# Pipelines and models

In [1]:
# set up working catalog
import sys
from pathlib import Path
sys.path.append(str(Path("..")))

# imports
from common.read_data import read_data

import pandas as pd

from sklearn.model_selection import train_test_split
from sklearn.pipeline import Pipeline
from sklearn.impute import SimpleImputer
from sklearn.preprocessing import StandardScaler
from sklearn.preprocessing import OneHotEncoder
from sklearn.compose import ColumnTransformer
from sklearn.linear_model import LogisticRegression
from sklearn.svm import SVC
from sklearn.tree import DecisionTreeClassifier
from sklearn.metrics import accuracy_score

In [2]:
data = read_data()

X = data.drop('Target', axis=1)
y = data["Target"]

X_train, X_rest, y_train, y_rest = train_test_split(X, y, test_size=0.3, random_state=30)
X_val, X_test, y_val, y_test = train_test_split(X_rest, y_rest, test_size=0.6, random_state=30)

In [3]:
numeric_pipeline = Pipeline([
    ("imputer", SimpleImputer(strategy="median")),          # strategy="mean"
    ("scaler", StandardScaler()), 
])

categoric_pipeline = Pipeline([
    ("imputer", SimpleImputer(strategy="most_frequent")),         # strategy="constant"
    ("encoder", OneHotEncoder(handle_unknown="ignore"))
])

numeric_features = X.select_dtypes(include=["int64", "float64"]).columns.tolist()
categorical_features = X.select_dtypes(include=["object", "category"]).columns.tolist()

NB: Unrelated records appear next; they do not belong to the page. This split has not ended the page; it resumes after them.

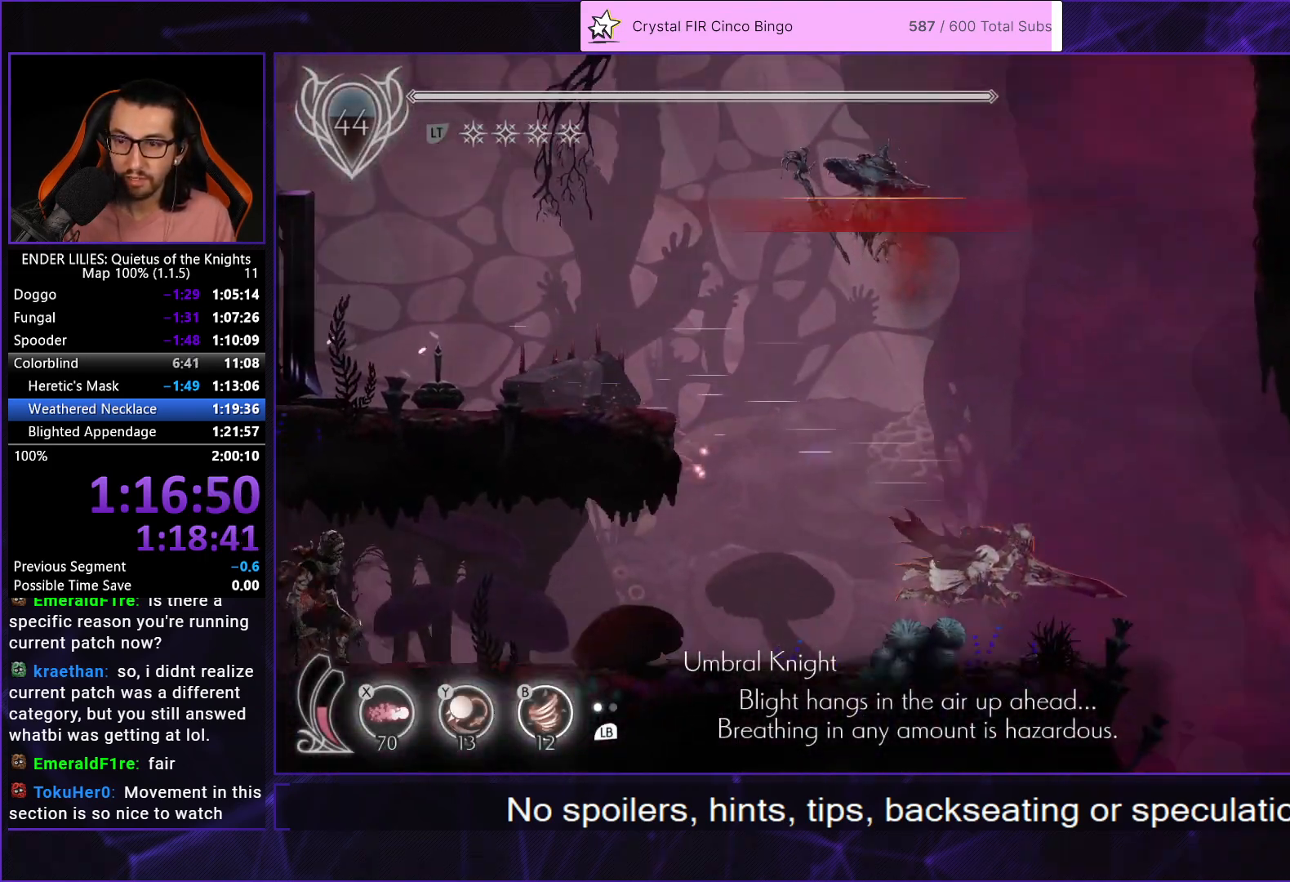
{"buttons": ["R1", "DPAD_RIGHT"], "left_stick": "center", "right_stick": "center", "events": [[33, "right_stick", "down"], [133, "right_stick", "center"]]}
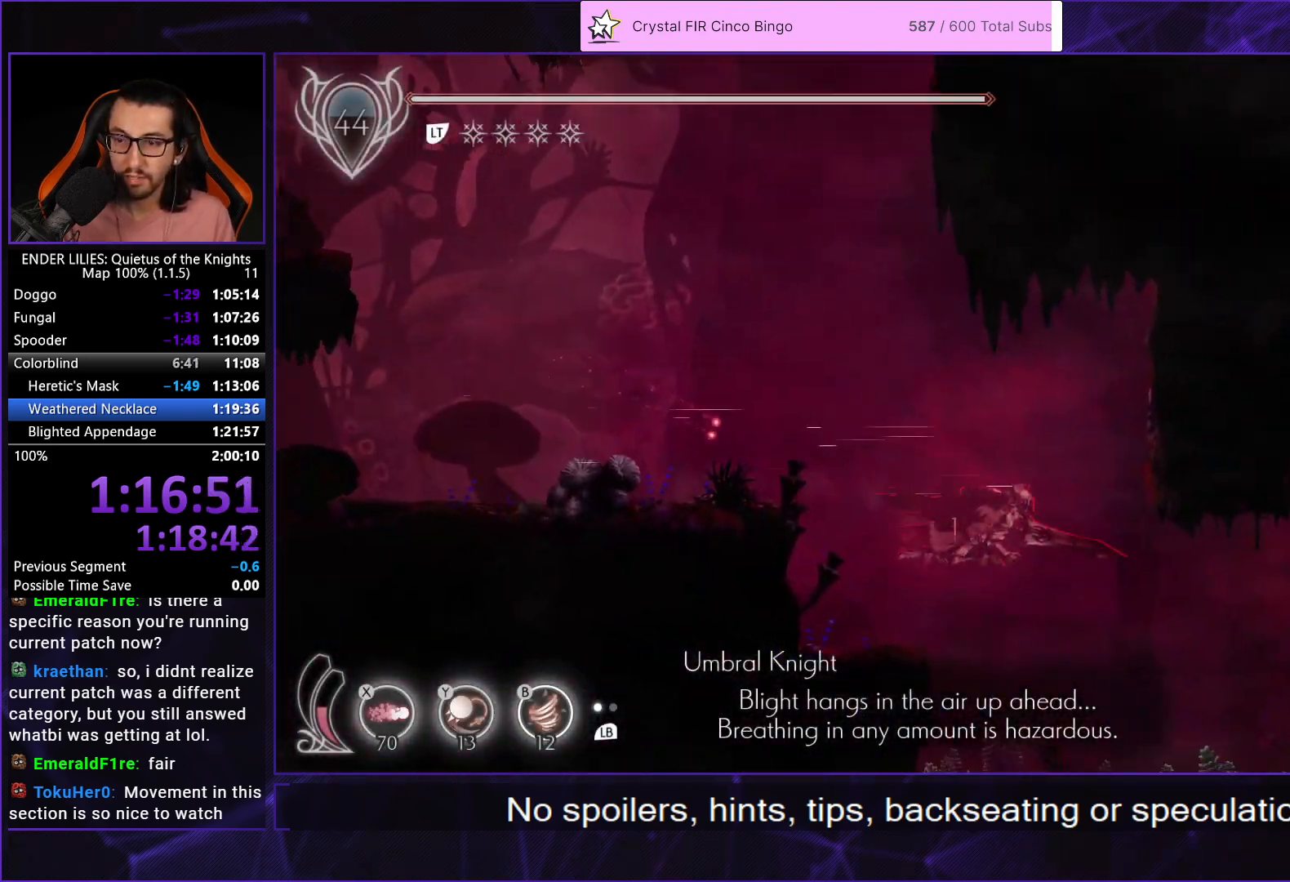
{"buttons": ["R1", "DPAD_RIGHT"], "left_stick": "center", "right_stick": "center", "events": []}
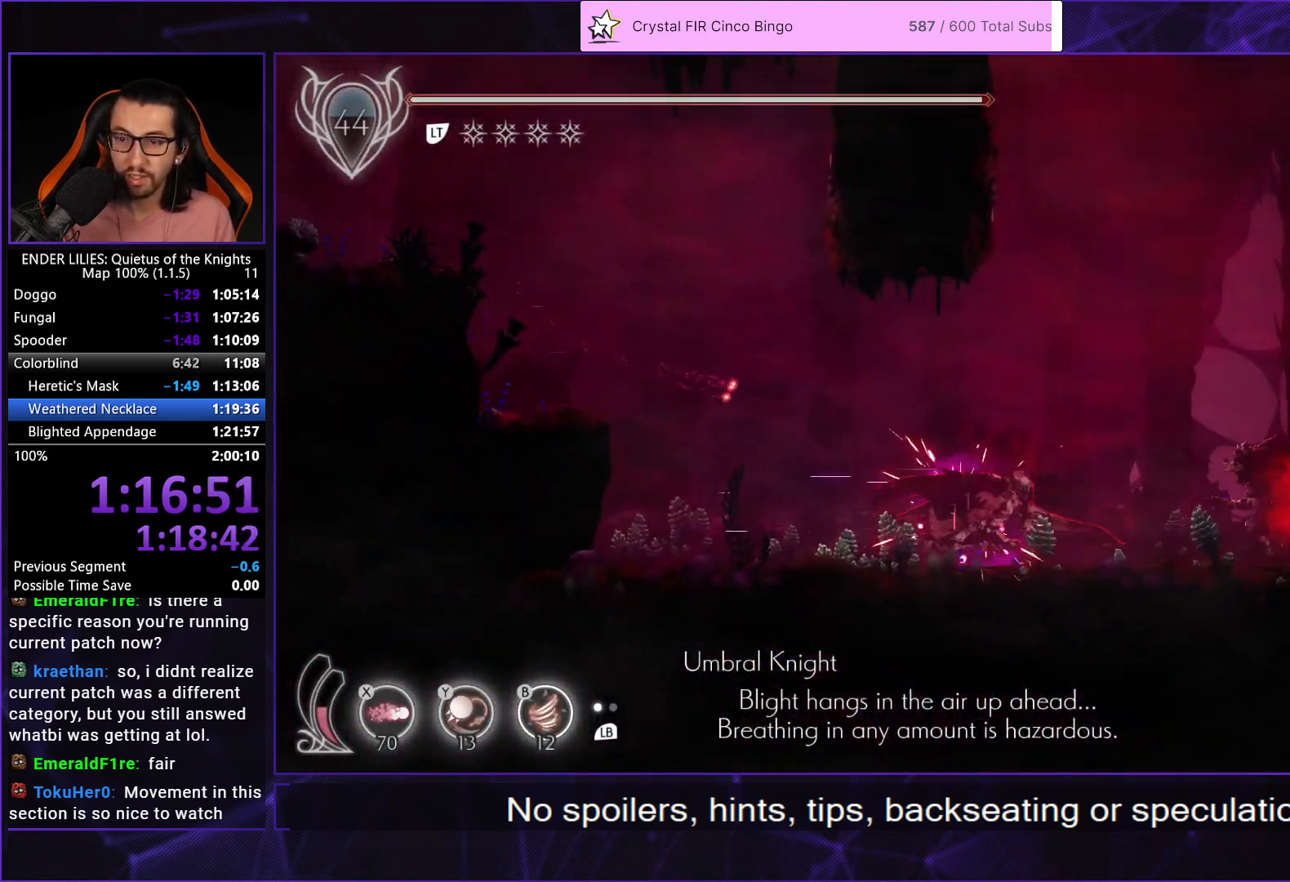
{"buttons": ["R1", "DPAD_RIGHT"], "left_stick": "center", "right_stick": "center", "events": [[250, "R1", "up"], [333, "R1", "down"]]}
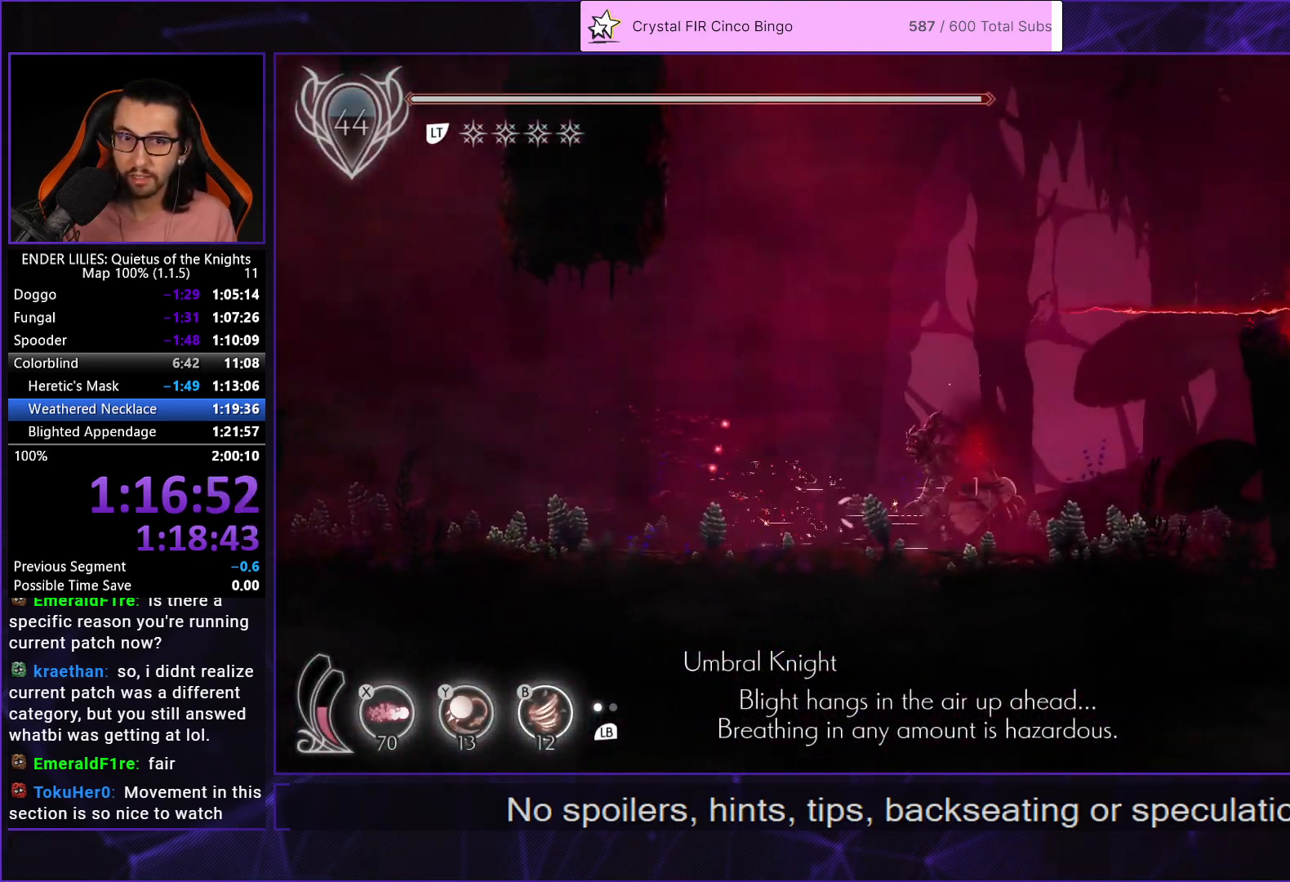
{"buttons": ["DPAD_RIGHT"], "left_stick": "center", "right_stick": "center", "events": [[83, "R1", "up"], [117, "A", "down"], [233, "A", "up"]]}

preprocessor = ColumnTransformer(
    transformers=[
        ("num", numeric_pipeline, numeric_features),
        ("cat", categoric_pipeline, categorical_features)
    ]
)

In [4]:
def train(model):
    pipeline = Pipeline([
        ("preprocessing", preprocessor),
        ("classifier", model)
    ])
    
    pipeline.fit(X_train, y_train)
    
    y_pred_train = pipeline.predict(X_test)
    y_pred_val = pipeline.predict(X_test)
    y_pred_test = pipeline.predict(X_test)
    
    accuracy_train = accuracy_score(y_test, y_pred_train)
    accuracy_validation = accuracy_score(y_test, y_pred_val)
    accuracy_test = accuracy_score(y_test, y_pred_test)
    
    print(f"===== {model} =====")
    print(f"\tTrain accuracy: {accuracy_train}")
    print(f"\tValidation accuracy: {accuracy_validation}")
    print(f"\tTest accuracy: {accuracy_test}")
    
    return {
        "Model": model.__class__.__name__,
        "Train accuracy": accuracy_train,
        "Validation accuracy": accuracy_validation,
        "Test accuracy": accuracy_test
    }

In [5]:
results = []

In [6]:
result = train(LogisticRegression(max_iter=200))
results.append(result)

===== LogisticRegression(max_iter=200) =====
	Train accuracy: 0.7565872020075283
	Validation accuracy: 0.7565872020075283
	Test accuracy: 0.7565872020075283


In [7]:
result = train(DecisionTreeClassifier())
results.append(result)

===== DecisionTreeClassifier() =====
	Train accuracy: 0.6323713927227101
	Validation accuracy: 0.6323713927227101
	Test accuracy: 0.6323713927227101


In [8]:
result = train(SVC(kernel='rbf'))
results.append(result)

===== SVC() =====
	Train accuracy: 0.7478042659974906
	Validation accuracy: 0.7478042659974906
	Test accuracy: 0.7478042659974906


In [9]:
pd.DataFrame(results)

Unnamed: 0,Model,Train accuracy,Validation accuracy,Test accuracy
0,LogisticRegression,0.756587,0.756587,0.756587
1,DecisionTreeClassifier,0.632371,0.632371,0.632371
2,SVC,0.747804,0.747804,0.747804